Don't need this part if API does not rate limit you

In [7]:
# Create an empty list to store the song metadata
song_metadata = []

# Iterate over each row in the DataFrame
for index, row in df.iterrows():
    # Create a dictionary with the song metadata
    song_info = {
        'id': index,
        'name': row['track_name'],
        'track_id': row['track_id'],
        'artists': [row['track_artist']],
        'image_url': "",
        'track_url': "",
        'preview_url': ""
    }
    song_metadata.append(song_info)

# Save the song metadata to a JSON file
with open('temp_data/song_metadata.json', 'w') as file:
    json.dump(song_metadata, file, indent=4)

print("Song metadata saved to 'song_metadata.json'")

Song metadata saved to 'song_metadata.json'


### Save track IDs in a csv

Save 50 track IDs as a line in csv

In [18]:
# Specify the path to the song metadata JSON file
json_file_path = 'temp_data/song_metadata.json'

# Specify the path to the output CSV file
csv_file_path = 'track_id_batches.csv'

# Specify the batch size (number of track IDs per batch)
batch_size = 50

# Read the song metadata from the JSON file
with open(json_file_path, 'r') as file:
    song_metadata = json.load(file)

# Extract the track IDs from the song metadata
track_ids = [song['track_id'] for song in song_metadata]

# Create batches of track IDs
track_id_batches = [track_ids[i:i+batch_size] for i in range(0, len(track_ids), batch_size)]

# Save the track ID batches to a CSV file
with open(csv_file_path, 'w', newline='') as file:
    writer = csv.writer(file)
    for batch in track_id_batches:
        writer.writerow([','.join(batch)])

print(f"Track ID batches saved to '{csv_file_path}'")

Track ID batches saved to 'track_id_batches.csv'


### Parse output from spotify api

In [98]:
# Specify the path to the song metadata JSON file
json_file_path = 'temp_data/spotify_res.json'

song_metadata = []

# Read the song metadata from the JSON file
with open(json_file_path, 'r') as file:
    track_data = json.load(file)

for track in track_data["tracks"]:
    track_id = track['id']
    track_name = track['name']
    track_url = track['external_urls']['spotify']
    preview_url = track['preview_url']
    image_url = track['album']['images'][0]['url'] if track['album']['images'] else ""
    artists = [artist["name"] for artist in track["album"]["artists"]]
    
    # Find the corresponding index in the DataFrame
    index = df.index[df['track_id'] == track_id].tolist()[0]
    
    # Create a dictionary with the song metadata
    song_info = {
        'id': index,
        'name': df.loc[index, 'track_name'],
        'track_id': track_id,
        'artists': artists,
        'image_url': image_url,
        'track_url': track_url,
        'preview_url': preview_url
    }
    song_metadata.append(song_info)

# Save the song metadata to a JSON file
with open('temp_data/spotify_res_cleaned.json', 'w') as file:
    json.dump(song_metadata, file, indent=4)
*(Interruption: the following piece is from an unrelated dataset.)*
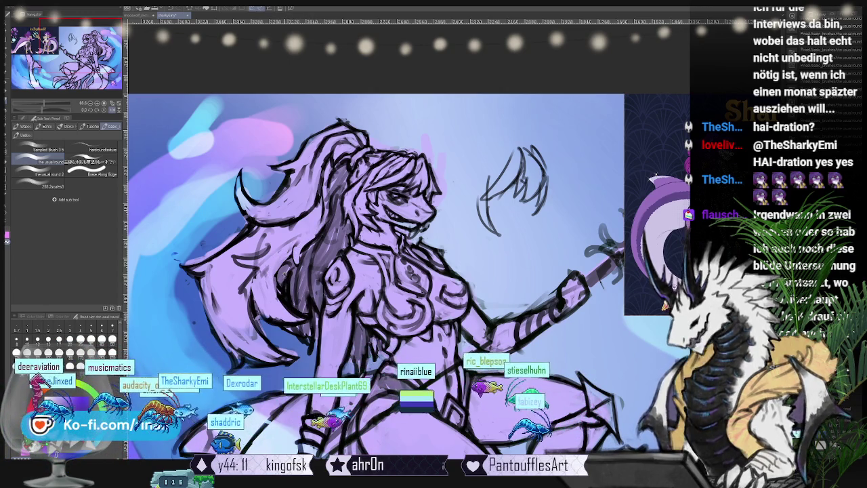
key("h")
print("Song metadata saved to 'spotify_res_cleaned.json'")

Song metadata saved to 'spotify_res_cleaned.json'


### Use cleaned output to update song_metadata.json

In [99]:
# Specify the path to the song metadata JSON file
cleaned_json_path = 'temp_data/spotify_res_cleaned.json'

song_metadata_path = 'temp_data/song_metadata.json'

# Read the batched cleaned metadata
with open(cleaned_json_path, 'r') as file:
    cleaned_data = json.load(file)

# open the song metadata json file
with open(song_metadata_path, 'r') as file:
    song_metadata = json.load(file)

for cleaned_track in cleaned_data:
    id = cleaned_track["id"]
    metadata = song_metadata[id]
    metadata["artists"] = cleaned_track["artists"]
    metadata["image_url"] = cleaned_track["image_url"]
    metadata["track_url"] = cleaned_track["track_url"]
    metadata["preview_url"] = cleaned_track["preview_url"]

# Save the updated song metadata to a JSON file
with open('temp_data/song_metadata.json', 'w') as file:
    json.dump(song_metadata, file, indent=4)

print("Updated song metadata saved to 'spotify_res_cleaned.json'")

Updated song metadata saved to 'spotify_res_cleaned.json'


## Validate Metadata

In [143]:
# Specify the path to the song metadata JSON file
json_file_path = 'song_metadata.json'

# Read the song metadata from the JSON file
with open(json_file_path, 'r') as file:
    song_metadata = json.load(file)

# Get the unique track IDs and names from the DataFrame
df_track_ids = set(df['track_id'])
df_names = dict(zip(df['track_id'], df['track_name']))

# Check if all the track IDs from the DataFrame exist in the JSON objects
json_track_ids = set(song['track_id'] for song in song_metadata)
missing_track_ids = df_track_ids - json_track_ids

if missing_track_ids:
    print(f"Missing track IDs: {missing_track_ids}")
    print("Please ensure all track IDs from the DataFrame exist in the JSON objects.")
else:
    print("All track IDs from the DataFrame exist in the JSON objects.\n")

    # Validate if the names in the JSON objects match the corresponding names in the DataFrame
    mismatched_names = []
    for song in song_metadata:
        if song['track_id'] in df_names and song['name'] != df_names[song['track_id']]:
            mismatched_names.append(song['track_id'])

    if mismatched_names:
        print(f"Mismatched names for track IDs: {mismatched_names}")
        print("Please ensure the names in the JSON objects match the corresponding names in the DataFrame.")
    else:
        print("All names in the JSON objects match the corresponding names in the DataFrame.")

        # Sort the song metadata based on the "id" field in ascending order
        sorted_song_metadata = sorted(song_metadata, key=lambda x: x['id'])

        # Save the sorted song metadata back to the JSON file
        with open(json_file_path, 'w') as file:
            json.dump(sorted_song_metadata, file, indent=4)

        print(f"Song metadata sorted and saved to '{json_file_path}'")

All track IDs from the DataFrame exist in the JSON objects.

Mismatched names for track IDs: ['69gRFGOWY9OMpFJgFol1u0', '5cjecvX0CmC9gK0Laf5EMQ', '5TTzhRSWQS4Yu8xTgAuq6D', '3VKFip3OdAvv4OfNTgFWeQ', '69gRFGOWY9OMpFJgFol1u0']
Please ensure the names in the JSON objects match the corresponding names in the DataFrame.